Exact description of quantum stochastic models as quantum resistors

We study the transport properties of generic out-of-equilibrium quantum systems connected to fermionic reservoirs. We develop a perturbation scheme in the inverse system size, named 1/N expansion, to study a large class of out of equilibrium diffusive/ohmic systems. The bare theory is described by a Gaussian action corresponding to a set of independent two level systems at equilibrium. This allows a simple and compact derivation of the diffusive current as a first-order pertubative term. In addition, we obtain exact solutions for a large class of quantum stochastic Hamiltonians (QSHs) with time and space dependent noise, using a selfconsistent Born diagrammatic method in the Keldysh representation.

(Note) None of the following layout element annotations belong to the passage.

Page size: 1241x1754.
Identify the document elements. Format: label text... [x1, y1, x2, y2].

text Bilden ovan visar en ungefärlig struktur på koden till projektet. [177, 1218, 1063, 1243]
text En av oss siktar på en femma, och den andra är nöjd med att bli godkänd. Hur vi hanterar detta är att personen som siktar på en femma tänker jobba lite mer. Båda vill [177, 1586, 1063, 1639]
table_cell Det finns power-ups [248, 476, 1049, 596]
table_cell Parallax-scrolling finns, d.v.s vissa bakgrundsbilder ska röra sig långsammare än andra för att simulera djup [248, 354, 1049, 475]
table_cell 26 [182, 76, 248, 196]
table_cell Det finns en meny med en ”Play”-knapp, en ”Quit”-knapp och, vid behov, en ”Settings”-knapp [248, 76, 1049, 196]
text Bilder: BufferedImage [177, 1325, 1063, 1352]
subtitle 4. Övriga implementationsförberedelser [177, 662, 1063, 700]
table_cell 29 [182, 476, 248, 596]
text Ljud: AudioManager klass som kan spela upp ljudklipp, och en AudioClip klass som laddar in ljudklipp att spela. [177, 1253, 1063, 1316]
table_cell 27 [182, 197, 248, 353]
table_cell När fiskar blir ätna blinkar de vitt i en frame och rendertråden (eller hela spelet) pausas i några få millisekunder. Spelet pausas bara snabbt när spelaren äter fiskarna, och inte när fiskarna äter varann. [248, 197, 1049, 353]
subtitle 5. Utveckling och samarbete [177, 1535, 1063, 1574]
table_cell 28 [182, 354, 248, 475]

We show that these QSHs exhibit diffusive regimes, which are encoded in the Keldysh component of the single particle Green's function. The exact solution for these QSHs models confirms the validity of our system size expansion ansatz, and its efficiency in capturing the transport properties. We consider in particular three fermionic models: (i) a model with local dephasing, (ii) the quantum simple symmetric exclusion process model, and (iii) a model with long-range stochastic hopping. For (i) and (ii) we compute the full temperature and dephasing dependence of the conductance of the system, both for two- and four-points measurements. Our solution gives access to the regime of finite temperature of the reservoirs, which could not be obtained by previous approaches. For (iii), we unveil a ballistic-to-diffusive transition governed by the range and the nature (quantum or classical) of the hopping. As a byproduct, our approach equally describes the mean behavior of quantum systems under continuous measurement.